Screening strategy for gastrointestinal and hepatopancreatobiliary cancers in cystic fibrosis

Abstract

Based on systematic review and meta-analysis, the risk for developing cancers in patients with cystic fibrosis (CF) is known to be significantly greater than in the general population, including site-specific cancers of the esophagus, small bowel, colon, liver, biliary tract, and pancreas. An even higher risk has been found in patients who have severe CF transmembrane conductance regulator (CFTR) genotypes or who have undergone organ transplantation and are immunosuppressed. The risk continues to rise as life expectancies steadily climb due to advancements in medical care and treatment for CF. The colorectal cancer risk is at such a high level that CF has now been declared a hereditary colon cancer syndrome by the Cystic Fibrosis Foundation. The CFTR gene has been strongly-associated with the development of gastrointestinal (GI) cancers and mortality in the CF population. Even CF carriers have shown an increased rate of GI cancers compared to the general population.
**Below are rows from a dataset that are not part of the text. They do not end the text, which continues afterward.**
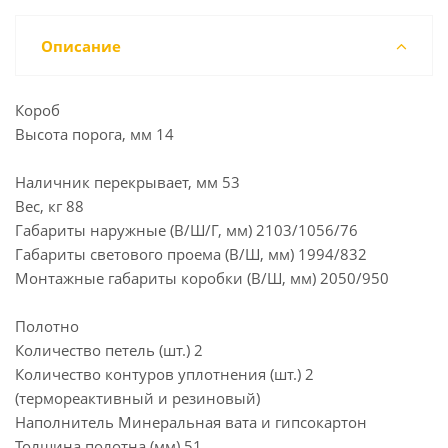
Описание
Короб
Высота порога, мм 14
Наличник перекрывает, мм 53
Вес, кг 88
Габариты наружные (В/Ш/Г, мм) 2103/1056/76
Габариты светового проема (В/Ш, мм) 1994/832
Монтажные габариты коробки (В/Ш, мм) 2050/950
Полотно
Количество петель (шт.) 2
Количество контуров уплотнения (шт.) 2
(термореактивный и резиновый)
Наполнитель Минеральная вата и гипсокартон
Толщина полотна (мм) 51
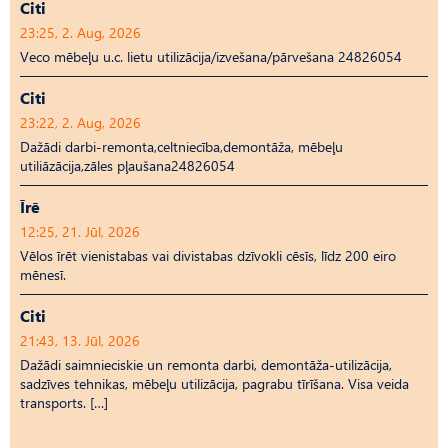
Citi
23:25, 2. Aug, 2026
Veco mēbeļu u.c. lietu utilizācija/izvešana/pārvešana 24826054
Citi
23:22, 2. Aug, 2026
Dažādi darbi-remonta,celtniecība,demontāža, mēbeļu
utiliāzācija,zāles pļaušana24826054
Īrē
12:25, 21. Jūl, 2026
Vēlos īrēt vienistabas vai divistabas dzīvokli cēsīs, līdz 200 eiro
mēnesī.
Citi
21:43, 13. Jūl, 2026
Dažādi saimnieciskie un remonta darbi, demontāža-utilizācija,
sadzīves tehnikas, mēbeļu utilizācija, pagrabu tīrīšana. Visa veida
transports. […]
Several limitations exist with the reported guidelines for screening of GI and hepatopancreatobiliary cancers in the CF population, which are largely universal and are still emerging. There is a need for more precise screening based on specific risk factors, including CFTR mutation, medical co-morbidities (such as gastroesophageal reflux disease, distal intestinal obstruction syndrome, and diabetes mellitus), familial risks for each cancer, gender, age, and other factors. In this review, we propose changes to the guidelines for GI screening of patients with CF. With the development of CFTR modulators, additional studies are necessary to elucidate if there is an effect on cancer risk.